What was true in the Second World War remains true still today. Germany knows that the Russians will obviously turn off any gas shipments to her if a war starts, but from experience she can say that if she wants to defeat Russia in a future war, which she came close to in the Second World War, she will need to secure the Azeri oil fields before any fighting starts, and to secure it in such a way that it will be almost impossible to turn off the supplies to her lest Russia’s own allies and other neutral nations turn against Russia.

The oil pipelines being constructed by land that need to be watched are not those going through Russia, but those going through Germany’s Anatolian ally and friend since the days of the Byzantines and the Goths in Turkey. As we have been documenting, there is a network of pipelines being constructed from Azerbaijan through Turkey and then going across the Balkans as well as under the Adriatic Sea through Italy into Germany. This pipeline is also not limited to Europe, as it links with pipelines coming from Israel and Lebanon in the south and goes all the way into Central Asia, around the Caspian Sea including Iran, Uzbekistan, Turkmenistan, and Kazakhstan, and with an accompanying high-speed railway system has the potential to connect all the way to China and the Far East.

The Americans, Germans, and Turks, who are working together in the construction of this pipeline, are doing this because outside of going to Africa, is it the only way around Russia due to her large size. What this work does is have the effect of isolating Russia economically, as the nation’s entire economy is virtually non-existent except for the sale of military goods and raw natural materials, and if she cannot sell her raw materials she cannot earn any money. Russia may be large, but she is being cut off from without and is already being choked from within due to the many already existing and serious problems she faces not limited to but including a declining population, rising migration from Central Asia, very low wages, high rates of drug and alcohol abuse, rising HIV rates, pan-Turkish nationalism, threats from the Chinese and the Japanese in Siberia, and simply having a large amount of land and not enough people to work it.

It is not the case per se yet, but given Russia’s economic and political state, she needs the Nord Stream 2 pipeline more than Germany needs it, for while Germany has no natural sources of oil to exploit and has to import what she needs, she has the option of seeking other vendors who are both friendly with her and will give her an agreeable price. This is another reason why she would not likely have accepted Nord Stream anyways, because as Germany is dependent on oil, the acceptance of such a pipeline from Russia would give the appearance of German “submission” to the Russians, which she has always fought against. If one is going to place oneself in a potentially submissive position, and one has a choice to do it with a historical enemy (Russia) or a historical friend and ally for centuries (Turkey), she is naturally going to go with her friend.

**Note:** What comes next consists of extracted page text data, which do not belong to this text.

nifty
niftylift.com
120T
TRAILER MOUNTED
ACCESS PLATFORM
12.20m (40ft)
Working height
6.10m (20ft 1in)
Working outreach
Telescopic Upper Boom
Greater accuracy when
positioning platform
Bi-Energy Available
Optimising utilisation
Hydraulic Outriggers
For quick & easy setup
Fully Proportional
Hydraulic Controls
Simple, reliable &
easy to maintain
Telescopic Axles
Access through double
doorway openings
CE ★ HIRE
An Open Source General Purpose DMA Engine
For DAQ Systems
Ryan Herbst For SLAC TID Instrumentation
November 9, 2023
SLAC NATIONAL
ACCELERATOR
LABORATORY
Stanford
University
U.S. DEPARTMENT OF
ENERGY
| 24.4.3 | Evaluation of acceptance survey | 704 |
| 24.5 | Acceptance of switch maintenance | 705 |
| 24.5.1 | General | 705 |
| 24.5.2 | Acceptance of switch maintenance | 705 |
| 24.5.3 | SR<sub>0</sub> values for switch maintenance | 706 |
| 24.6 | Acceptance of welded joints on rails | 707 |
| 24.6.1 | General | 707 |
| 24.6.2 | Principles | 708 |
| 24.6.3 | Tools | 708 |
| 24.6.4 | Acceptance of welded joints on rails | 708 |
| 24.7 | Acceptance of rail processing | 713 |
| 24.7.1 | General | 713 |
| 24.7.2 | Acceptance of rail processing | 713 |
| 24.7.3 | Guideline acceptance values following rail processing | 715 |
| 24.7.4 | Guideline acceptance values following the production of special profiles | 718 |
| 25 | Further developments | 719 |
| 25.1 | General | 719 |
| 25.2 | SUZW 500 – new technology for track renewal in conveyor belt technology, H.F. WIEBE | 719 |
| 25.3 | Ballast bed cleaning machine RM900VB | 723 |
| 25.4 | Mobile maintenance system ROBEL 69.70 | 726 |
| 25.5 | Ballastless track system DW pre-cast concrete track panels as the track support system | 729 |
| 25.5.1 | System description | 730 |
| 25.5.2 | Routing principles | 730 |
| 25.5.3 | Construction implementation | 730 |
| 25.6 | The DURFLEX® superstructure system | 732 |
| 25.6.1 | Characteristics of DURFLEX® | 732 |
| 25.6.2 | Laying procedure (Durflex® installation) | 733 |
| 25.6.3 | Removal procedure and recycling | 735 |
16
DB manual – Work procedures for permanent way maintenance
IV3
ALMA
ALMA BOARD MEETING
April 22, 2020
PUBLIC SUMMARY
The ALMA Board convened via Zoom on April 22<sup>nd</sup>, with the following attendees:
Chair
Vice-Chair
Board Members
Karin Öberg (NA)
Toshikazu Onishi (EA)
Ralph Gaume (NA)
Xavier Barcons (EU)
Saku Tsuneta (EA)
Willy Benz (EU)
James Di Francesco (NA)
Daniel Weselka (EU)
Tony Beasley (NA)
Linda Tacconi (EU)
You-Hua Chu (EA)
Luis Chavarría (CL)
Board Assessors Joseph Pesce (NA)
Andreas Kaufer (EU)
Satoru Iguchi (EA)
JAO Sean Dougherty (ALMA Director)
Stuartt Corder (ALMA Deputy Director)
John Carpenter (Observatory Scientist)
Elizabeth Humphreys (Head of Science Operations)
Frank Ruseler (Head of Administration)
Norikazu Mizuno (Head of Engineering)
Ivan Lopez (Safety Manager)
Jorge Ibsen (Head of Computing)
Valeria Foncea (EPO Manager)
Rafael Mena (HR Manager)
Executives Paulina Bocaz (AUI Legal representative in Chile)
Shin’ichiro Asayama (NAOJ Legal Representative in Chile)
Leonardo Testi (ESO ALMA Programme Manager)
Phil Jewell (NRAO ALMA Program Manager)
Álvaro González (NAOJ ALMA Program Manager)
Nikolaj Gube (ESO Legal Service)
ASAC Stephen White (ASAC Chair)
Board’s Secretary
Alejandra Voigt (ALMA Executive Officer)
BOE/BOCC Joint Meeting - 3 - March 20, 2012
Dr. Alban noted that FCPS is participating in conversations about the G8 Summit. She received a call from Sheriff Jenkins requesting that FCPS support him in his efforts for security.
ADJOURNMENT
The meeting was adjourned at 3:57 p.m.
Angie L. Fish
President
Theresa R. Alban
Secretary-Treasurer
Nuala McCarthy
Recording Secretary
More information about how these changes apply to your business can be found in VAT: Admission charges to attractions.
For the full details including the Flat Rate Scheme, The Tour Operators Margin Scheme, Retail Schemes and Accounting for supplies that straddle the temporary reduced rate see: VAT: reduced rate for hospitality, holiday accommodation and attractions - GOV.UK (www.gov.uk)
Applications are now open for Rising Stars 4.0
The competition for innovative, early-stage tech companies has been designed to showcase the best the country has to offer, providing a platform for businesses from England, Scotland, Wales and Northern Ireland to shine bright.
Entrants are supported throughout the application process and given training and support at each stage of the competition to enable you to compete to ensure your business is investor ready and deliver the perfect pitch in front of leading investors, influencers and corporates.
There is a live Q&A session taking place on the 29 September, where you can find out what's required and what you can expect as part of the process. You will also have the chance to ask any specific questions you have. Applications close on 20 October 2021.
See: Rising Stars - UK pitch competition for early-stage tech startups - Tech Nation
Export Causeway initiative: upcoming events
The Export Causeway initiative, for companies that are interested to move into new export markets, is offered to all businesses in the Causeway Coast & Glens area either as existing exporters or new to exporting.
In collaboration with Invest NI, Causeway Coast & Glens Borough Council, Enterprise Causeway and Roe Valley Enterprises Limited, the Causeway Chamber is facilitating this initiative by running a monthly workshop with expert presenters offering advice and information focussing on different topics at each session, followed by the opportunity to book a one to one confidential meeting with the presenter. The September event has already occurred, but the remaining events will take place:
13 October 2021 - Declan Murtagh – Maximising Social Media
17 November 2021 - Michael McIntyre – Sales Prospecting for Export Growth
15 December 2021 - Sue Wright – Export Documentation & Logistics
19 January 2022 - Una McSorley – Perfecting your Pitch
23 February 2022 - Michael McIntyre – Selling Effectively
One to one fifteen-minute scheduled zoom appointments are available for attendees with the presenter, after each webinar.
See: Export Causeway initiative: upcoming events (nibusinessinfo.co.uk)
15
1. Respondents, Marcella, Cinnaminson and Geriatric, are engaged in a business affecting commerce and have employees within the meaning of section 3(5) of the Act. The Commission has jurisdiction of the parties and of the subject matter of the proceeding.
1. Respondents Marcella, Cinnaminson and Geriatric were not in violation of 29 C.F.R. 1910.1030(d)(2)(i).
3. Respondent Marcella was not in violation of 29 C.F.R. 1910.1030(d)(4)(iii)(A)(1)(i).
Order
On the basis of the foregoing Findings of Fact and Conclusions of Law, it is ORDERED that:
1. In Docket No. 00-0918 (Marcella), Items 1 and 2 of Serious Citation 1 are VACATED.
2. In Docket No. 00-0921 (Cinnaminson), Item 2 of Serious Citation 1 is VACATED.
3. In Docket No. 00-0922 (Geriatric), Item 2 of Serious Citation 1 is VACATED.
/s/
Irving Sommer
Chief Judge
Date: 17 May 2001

The American talk about pressuring Germany to reject Nord Stream is just typical American bragadoccio and both she and Germany know it. The USA gets a chance to assert her “dominance” on the world stage, and Germany gets to continue the act that she has done for centuries, which is to feign one choice and then do another because she always planned to act in the opposite way but only wanted to impart the appearance of making a different choice. If she was going to accept Nord Stream, it would never have been her only option, as she would have found a way to justify building lines with Turkey and she still would have continued her work with the US.

It is wrong to say that history “repeats” itself, because it he literal sense it does not always do so. History is rather a song or a poem, and while the verses at the start may not be the same as those in the latter parts, the basic rhyme remains constant. So it is with relations such as these between nations, where the rhyme of history for Russo-Germanic relations, while positive at times when conspiring against some mutual enemies (such as Poland), they firmly dislike each other and will destroy each other. This is just the rhyme of history repeating once again.